Edit: I just looked over the thread and it doesn’t look like you are using storage nodes in your environment, so you must have a full fog server at each remote location. So if that is the case then you will need to edit the default.ipxe file at the remote fog server.
Also lets also understand what version of FOG is at the main location and what version of FOG is at the remote locations.
-
@george1421 There are only two locations. The primary location and the secondary location. The secondary location is running FOG 1.5.9 on Ubuntu Server 20.04, however several of the refind files have been replaced with those from the primary location. The primary location is running Ubuntu Server 18.04 but I don’t know precisely what version of FOG is running. Is there a way to tell inside the FOG dashboard or is there some other way to tell? I can get you the FOG version at the primary location tomorrow.

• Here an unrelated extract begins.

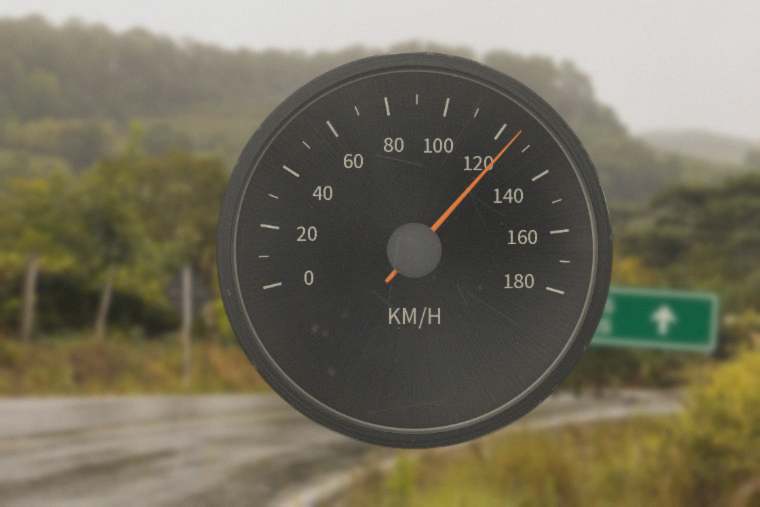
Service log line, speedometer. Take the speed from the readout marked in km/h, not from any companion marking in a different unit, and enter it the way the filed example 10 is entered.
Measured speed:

The FOG server at the Primary location has FOG running on a 250GB SSD I think, with the default /images on the same drive for images. There are only three images stored and there is plenty of room. The secondary location has a 1TB HDD mounted to /images which doesn’t even have 200GB of data on it including images for both the MSI and Biostar machines and more than half of that is because the MSI image isn’t resized. The images are only about 30GB when the partitions are resized.
I will try your hack tomorrow.
-
@Huecuva said in refind not working properly:
Is there a way to tell inside the FOG dashboard
yes at the bottom of the web gui it should tell you what version.
Do you just have 2 independent FOG server or is one a storage node?